Exercise details:
Filter the entries and keep only the lines where the string "Compatibility" appears.

(Document images with source code)
*** Block opens ***

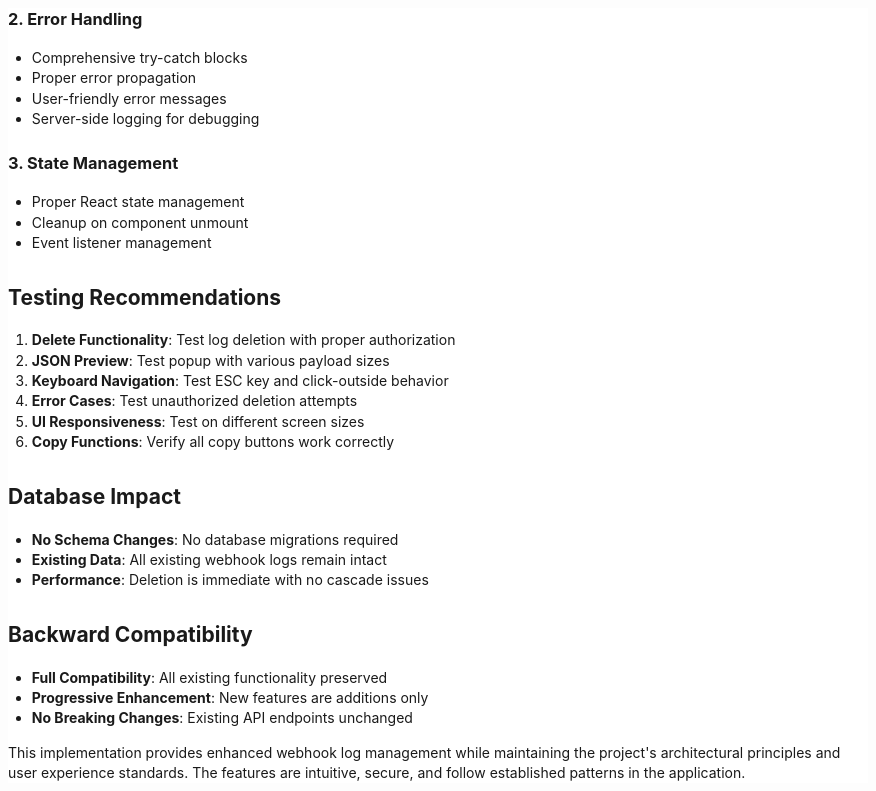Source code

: ### 2. Error Handling
- Comprehensive try-catch blocks
- Proper error propagation
- User-friendly error messages
- Server-side logging for debugging

### 3. State Management
- Proper React state management
- Cleanup on component unmount
- Event listener management

## Testing Recommendations

1. **Delete Functionality**: Test log deletion with proper authorization
2. **JSON Preview**: Test popup with various payload sizes
3. **Keyboard Navigation**: Test ESC key and click-outside behavior
4. **Error Cases**: Test unauthorized deletion attempts
5. **UI Responsiveness**: Test on different screen sizes
6. **Copy Functions**: Verify all copy buttons work correctly

## Database Impact

- **No Schema Changes**: No database migrations required
- **Existing Data**: All existing webhook logs remain intact
- **Performance**: Deletion is immediate with no cascade issues

## Backward Compatibility

- **Full Compatibility**: All existing functionality preserved
- **Progressive Enhancement**: New features are additions only
- **No Breaking Changes**: Existing API endpoints unchanged

This implementation provides enhanced webhook log management while maintaining the project's architectural principles and user experience standards. The features are intuitive, secure, and follow established patterns in the application.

*** Block closes ***

Task answer:
## Backward Compatibility
- **Full Compatibility**: All existing functionality preserved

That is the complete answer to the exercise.